======== Given entries

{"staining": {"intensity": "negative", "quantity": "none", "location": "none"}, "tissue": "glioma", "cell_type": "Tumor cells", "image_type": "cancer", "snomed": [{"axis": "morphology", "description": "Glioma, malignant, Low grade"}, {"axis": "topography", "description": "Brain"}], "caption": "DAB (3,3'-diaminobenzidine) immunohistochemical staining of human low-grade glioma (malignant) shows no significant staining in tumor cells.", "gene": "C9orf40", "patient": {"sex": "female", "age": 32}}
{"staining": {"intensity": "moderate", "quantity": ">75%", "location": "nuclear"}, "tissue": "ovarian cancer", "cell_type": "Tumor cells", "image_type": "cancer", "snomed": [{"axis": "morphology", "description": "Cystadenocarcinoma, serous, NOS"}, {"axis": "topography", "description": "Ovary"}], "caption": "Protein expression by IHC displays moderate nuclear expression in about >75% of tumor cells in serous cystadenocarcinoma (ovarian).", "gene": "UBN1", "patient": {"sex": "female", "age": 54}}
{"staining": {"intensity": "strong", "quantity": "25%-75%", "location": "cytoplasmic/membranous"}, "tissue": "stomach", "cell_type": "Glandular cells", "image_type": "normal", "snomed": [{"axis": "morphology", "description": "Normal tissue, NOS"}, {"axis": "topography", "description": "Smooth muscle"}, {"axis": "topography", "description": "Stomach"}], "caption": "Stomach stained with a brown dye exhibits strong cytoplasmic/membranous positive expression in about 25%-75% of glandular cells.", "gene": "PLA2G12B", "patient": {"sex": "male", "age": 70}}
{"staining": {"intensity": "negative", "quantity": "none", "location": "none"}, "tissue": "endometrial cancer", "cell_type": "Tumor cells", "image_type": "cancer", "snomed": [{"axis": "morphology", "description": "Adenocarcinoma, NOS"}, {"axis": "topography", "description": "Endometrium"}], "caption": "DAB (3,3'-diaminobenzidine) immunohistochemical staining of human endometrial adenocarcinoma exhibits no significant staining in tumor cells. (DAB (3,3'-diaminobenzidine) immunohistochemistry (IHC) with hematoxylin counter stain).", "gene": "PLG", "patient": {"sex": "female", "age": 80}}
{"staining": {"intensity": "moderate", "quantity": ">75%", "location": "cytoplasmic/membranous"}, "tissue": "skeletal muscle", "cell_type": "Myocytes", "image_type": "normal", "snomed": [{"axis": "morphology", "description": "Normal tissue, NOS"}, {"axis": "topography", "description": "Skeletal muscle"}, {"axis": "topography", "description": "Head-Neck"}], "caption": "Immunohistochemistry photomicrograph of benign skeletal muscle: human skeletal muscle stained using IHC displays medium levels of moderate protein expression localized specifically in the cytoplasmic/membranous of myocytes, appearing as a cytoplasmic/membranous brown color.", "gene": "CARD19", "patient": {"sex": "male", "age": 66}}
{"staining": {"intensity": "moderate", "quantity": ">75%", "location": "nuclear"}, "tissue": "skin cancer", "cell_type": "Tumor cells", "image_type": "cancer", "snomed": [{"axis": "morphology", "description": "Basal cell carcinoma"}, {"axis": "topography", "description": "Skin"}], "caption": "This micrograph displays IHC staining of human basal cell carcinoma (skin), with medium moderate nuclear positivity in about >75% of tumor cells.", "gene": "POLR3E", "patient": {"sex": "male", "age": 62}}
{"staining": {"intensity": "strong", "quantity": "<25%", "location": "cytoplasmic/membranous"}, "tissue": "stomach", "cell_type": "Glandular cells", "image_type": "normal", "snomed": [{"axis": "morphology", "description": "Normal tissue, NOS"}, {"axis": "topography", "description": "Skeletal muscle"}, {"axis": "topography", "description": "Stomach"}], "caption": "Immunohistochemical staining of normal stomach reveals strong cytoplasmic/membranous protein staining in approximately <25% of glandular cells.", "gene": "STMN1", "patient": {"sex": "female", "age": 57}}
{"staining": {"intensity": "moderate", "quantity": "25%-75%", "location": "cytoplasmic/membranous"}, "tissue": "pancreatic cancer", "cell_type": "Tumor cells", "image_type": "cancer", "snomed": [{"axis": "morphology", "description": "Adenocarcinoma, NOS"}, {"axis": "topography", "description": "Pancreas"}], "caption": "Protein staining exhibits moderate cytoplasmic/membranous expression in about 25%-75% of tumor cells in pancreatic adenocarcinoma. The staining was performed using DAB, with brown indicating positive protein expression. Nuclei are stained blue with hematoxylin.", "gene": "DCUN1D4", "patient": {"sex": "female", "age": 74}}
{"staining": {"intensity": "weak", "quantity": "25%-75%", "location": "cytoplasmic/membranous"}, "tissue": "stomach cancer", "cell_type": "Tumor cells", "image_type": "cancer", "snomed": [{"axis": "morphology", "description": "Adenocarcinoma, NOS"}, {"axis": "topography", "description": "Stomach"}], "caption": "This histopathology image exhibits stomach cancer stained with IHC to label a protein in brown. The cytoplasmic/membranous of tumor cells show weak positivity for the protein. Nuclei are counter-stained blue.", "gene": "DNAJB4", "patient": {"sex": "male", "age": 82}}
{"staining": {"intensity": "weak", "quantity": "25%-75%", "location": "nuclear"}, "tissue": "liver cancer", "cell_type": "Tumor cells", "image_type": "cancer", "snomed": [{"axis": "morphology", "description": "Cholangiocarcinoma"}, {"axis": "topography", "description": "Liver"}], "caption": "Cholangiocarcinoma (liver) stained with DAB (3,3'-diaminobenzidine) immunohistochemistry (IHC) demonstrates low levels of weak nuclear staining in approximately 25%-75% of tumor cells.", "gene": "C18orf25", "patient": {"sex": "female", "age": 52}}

================

## Task description
The answer is the lines above between the line holding "staining exhibits moderate" and the line holding "histopathology image exhibits", inclusive, each written out exactly, and no others.

## Exercise output
{"staining": {"intensity": "moderate", "quantity": "25%-75%", "location": "cytoplasmic/membranous"}, "tissue": "pancreatic cancer", "cell_type": "Tumor cells", "image_type": "cancer", "snomed": [{"axis": "morphology", "description": "Adenocarcinoma, NOS"}, {"axis": "topography", "description": "Pancreas"}], "caption": "Protein staining exhibits moderate cytoplasmic/membranous expression in about 25%-75% of tumor cells in pancreatic adenocarcinoma. The staining was performed using DAB, with brown indicating positive protein expression. Nuclei are stained blue with hematoxylin.", "gene": "DCUN1D4", "patient": {"sex": "female", "age": 74}}
{"staining": {"intensity": "weak", "quantity": "25%-75%", "location": "cytoplasmic/membranous"}, "tissue": "stomach cancer", "cell_type": "Tumor cells", "image_type": "cancer", "snomed": [{"axis": "morphology", "description": "Adenocarcinoma, NOS"}, {"axis": "topography", "description": "Stomach"}], "caption": "This histopathology image exhibits stomach cancer stained with IHC to label a protein in brown. The cytoplasmic/membranous of tumor cells show weak positivity for the protein. Nuclei are counter-stained blue.", "gene": "DNAJB4", "patient": {"sex": "male", "age": 82}}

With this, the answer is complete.